Однако, получив неожиданно новую, изготовленную в Лондоне копию розеттской надписи, он более не в состоянии сдерживаться. Правда, он и на этот раз еще не приступает к непосредственной расшифровке, довольствуясь лишь сравнением розеттской надписи и одного папируса, однако он пробует - и это ему удается - 'самостоятельно найти правильное значение для целого ряда знаков'. 'Представляю на твой суд мои первые шаги', - пишет он брату в письме от 30 августа 1808 года, и впервые за той скромностью, с которой он говорит о своем методе, чувствуется гордость юного первооткрывателя.
Но именно в этот момент, когда он сделал свой первый шаг, когда почувствовал себя на верном пути к успеху и славе, его, словно гром средь ясного неба, поразило одно сообщение. Между собой и целью он видел всегда только работу, труд, самоотверженные занятия - ко всему этому он был готов. И вдруг неожиданная весть сделала бессмысленным не только то, чем он занимался, во что перил, на что надеялся, но и то, чего он уже достиг: иероглифы расшифрованы!

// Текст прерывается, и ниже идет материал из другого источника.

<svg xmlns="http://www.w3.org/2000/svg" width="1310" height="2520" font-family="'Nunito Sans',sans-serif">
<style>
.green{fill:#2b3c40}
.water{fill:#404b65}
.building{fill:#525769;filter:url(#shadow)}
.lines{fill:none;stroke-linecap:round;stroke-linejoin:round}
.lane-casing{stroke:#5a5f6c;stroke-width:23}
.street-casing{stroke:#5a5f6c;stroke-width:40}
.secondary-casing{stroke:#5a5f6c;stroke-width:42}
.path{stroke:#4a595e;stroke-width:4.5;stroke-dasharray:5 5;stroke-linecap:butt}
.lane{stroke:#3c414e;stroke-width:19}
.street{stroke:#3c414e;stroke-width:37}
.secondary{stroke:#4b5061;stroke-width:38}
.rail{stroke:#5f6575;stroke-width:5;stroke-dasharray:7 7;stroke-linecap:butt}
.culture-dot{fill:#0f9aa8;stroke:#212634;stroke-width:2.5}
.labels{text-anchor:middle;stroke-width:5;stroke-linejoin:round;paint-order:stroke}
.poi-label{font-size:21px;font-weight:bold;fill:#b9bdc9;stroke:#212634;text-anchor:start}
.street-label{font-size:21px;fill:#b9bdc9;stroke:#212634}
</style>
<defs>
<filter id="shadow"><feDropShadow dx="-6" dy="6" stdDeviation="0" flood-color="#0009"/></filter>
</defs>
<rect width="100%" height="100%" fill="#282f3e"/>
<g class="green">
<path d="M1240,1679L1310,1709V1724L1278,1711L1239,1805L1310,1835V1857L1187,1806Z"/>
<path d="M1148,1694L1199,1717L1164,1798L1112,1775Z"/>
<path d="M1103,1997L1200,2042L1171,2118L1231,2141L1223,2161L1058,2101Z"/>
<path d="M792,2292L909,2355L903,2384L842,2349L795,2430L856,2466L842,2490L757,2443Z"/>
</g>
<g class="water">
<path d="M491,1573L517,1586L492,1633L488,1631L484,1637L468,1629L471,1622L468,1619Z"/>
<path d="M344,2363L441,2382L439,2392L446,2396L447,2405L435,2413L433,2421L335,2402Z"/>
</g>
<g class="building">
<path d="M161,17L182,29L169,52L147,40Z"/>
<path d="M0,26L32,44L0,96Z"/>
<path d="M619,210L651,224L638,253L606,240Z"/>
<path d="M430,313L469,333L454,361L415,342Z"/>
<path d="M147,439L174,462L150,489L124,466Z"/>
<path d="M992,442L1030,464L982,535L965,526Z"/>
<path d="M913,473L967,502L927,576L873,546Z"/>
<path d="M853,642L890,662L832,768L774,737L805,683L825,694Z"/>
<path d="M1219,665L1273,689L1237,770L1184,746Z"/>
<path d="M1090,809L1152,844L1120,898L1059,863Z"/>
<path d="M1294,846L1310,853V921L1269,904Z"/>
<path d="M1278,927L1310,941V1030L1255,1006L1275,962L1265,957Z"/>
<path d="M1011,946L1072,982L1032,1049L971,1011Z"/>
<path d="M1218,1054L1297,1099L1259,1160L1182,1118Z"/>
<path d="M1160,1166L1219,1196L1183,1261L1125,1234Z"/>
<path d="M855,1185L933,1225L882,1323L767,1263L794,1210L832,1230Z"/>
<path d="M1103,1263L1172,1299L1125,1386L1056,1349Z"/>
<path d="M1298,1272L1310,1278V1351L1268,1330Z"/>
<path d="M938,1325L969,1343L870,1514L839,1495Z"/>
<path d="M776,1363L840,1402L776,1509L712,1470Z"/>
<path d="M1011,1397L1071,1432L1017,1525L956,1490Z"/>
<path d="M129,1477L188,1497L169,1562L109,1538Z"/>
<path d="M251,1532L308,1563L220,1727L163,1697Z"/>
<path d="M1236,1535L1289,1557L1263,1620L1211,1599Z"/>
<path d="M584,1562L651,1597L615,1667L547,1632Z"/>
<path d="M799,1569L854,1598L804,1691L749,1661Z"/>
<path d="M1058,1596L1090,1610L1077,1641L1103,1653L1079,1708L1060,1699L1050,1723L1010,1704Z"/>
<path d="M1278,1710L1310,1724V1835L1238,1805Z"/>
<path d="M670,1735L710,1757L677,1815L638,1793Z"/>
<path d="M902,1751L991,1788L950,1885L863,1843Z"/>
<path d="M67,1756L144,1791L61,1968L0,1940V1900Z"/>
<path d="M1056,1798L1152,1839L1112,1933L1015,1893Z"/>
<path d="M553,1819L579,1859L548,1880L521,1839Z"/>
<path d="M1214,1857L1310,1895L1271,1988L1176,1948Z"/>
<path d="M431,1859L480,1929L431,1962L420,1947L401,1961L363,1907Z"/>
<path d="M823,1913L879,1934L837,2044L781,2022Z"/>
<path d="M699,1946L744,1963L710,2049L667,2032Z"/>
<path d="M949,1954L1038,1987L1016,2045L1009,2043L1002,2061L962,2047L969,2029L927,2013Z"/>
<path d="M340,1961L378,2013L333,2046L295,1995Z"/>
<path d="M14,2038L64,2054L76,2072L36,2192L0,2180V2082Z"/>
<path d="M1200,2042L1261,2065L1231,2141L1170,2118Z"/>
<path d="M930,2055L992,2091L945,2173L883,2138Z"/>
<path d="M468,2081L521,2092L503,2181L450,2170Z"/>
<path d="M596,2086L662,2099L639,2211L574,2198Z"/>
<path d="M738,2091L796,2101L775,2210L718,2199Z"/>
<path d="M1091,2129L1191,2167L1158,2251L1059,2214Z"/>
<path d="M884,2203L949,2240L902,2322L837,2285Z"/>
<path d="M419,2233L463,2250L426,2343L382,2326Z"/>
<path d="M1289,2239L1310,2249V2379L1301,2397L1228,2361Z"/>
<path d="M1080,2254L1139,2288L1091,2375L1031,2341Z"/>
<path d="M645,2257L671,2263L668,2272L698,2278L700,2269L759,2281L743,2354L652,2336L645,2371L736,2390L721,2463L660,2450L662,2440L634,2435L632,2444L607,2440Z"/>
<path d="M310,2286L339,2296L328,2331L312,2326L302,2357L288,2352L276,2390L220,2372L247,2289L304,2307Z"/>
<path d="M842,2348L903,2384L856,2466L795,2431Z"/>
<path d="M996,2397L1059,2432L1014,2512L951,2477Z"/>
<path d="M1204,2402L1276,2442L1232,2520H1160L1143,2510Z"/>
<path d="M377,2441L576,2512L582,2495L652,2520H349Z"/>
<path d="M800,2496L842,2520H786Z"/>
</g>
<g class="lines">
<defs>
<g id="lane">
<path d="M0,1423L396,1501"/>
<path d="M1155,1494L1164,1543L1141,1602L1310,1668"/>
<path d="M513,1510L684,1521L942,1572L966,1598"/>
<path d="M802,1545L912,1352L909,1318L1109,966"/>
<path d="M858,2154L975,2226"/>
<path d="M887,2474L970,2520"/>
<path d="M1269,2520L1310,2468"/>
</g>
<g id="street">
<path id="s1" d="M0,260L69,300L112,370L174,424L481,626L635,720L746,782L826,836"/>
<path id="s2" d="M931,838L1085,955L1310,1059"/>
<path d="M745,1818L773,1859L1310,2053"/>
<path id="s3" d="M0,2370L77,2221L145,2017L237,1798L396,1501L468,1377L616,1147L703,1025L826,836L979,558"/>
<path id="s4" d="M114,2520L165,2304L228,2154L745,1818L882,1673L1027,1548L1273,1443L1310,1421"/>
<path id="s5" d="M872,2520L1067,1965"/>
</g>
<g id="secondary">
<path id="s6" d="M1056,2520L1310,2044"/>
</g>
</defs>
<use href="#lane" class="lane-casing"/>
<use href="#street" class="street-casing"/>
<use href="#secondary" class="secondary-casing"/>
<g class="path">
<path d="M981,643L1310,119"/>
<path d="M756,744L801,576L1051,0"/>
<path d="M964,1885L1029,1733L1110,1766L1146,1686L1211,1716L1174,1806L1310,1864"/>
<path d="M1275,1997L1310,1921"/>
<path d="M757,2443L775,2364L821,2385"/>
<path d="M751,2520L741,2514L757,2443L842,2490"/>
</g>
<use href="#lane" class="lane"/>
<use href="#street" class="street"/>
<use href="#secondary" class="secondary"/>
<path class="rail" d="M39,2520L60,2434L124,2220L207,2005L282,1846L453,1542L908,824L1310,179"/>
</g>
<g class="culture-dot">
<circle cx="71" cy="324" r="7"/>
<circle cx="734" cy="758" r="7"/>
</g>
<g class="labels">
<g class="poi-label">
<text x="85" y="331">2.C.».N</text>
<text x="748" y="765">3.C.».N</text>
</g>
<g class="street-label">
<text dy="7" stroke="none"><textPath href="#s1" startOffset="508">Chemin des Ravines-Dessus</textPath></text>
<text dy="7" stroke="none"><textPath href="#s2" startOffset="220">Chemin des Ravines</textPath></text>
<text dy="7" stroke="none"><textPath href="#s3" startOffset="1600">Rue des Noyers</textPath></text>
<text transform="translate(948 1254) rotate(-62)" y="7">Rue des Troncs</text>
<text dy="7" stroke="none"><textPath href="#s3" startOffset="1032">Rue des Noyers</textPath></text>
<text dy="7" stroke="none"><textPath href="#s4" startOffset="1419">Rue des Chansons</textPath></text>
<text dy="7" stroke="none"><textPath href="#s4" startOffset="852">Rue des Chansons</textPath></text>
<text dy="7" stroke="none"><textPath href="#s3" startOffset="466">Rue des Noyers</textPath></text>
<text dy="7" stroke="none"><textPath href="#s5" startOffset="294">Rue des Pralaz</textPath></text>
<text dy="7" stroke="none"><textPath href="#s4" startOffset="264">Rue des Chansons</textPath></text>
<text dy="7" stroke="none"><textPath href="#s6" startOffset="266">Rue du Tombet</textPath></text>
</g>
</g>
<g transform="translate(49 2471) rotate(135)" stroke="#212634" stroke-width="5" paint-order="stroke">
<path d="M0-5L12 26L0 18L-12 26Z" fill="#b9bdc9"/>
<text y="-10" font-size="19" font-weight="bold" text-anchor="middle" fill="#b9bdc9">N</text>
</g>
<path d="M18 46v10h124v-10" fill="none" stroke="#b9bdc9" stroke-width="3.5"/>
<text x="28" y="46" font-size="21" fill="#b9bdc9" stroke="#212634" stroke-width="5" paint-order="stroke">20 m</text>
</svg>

Вспомним историю, относящуюся к совершенно иной области, к длившейся десятки лет борьбе за Южный полюс - одной из самых волнующих страниц в летописи мировых открытий и исследований. Она чрезвычайно напоминает историю, которая приключилась с Шампольоном, и в своем глубоком драматизме дает великолепное представление о том, что должен был испытать этот человек в тот момент, когда узнал, что его опередили.
С невероятным трудом капитану Скотту вместе с двумя спутниками удается подойти вплотную к полюсу. И вдруг, полумертвый от голода и усталости, но гордый тем, что он первый достиг полюса, Скотт замечает на белоснежном покрове, где, по его расчетам, еще не ступала нога человека, флаг! Флаг Амундсена!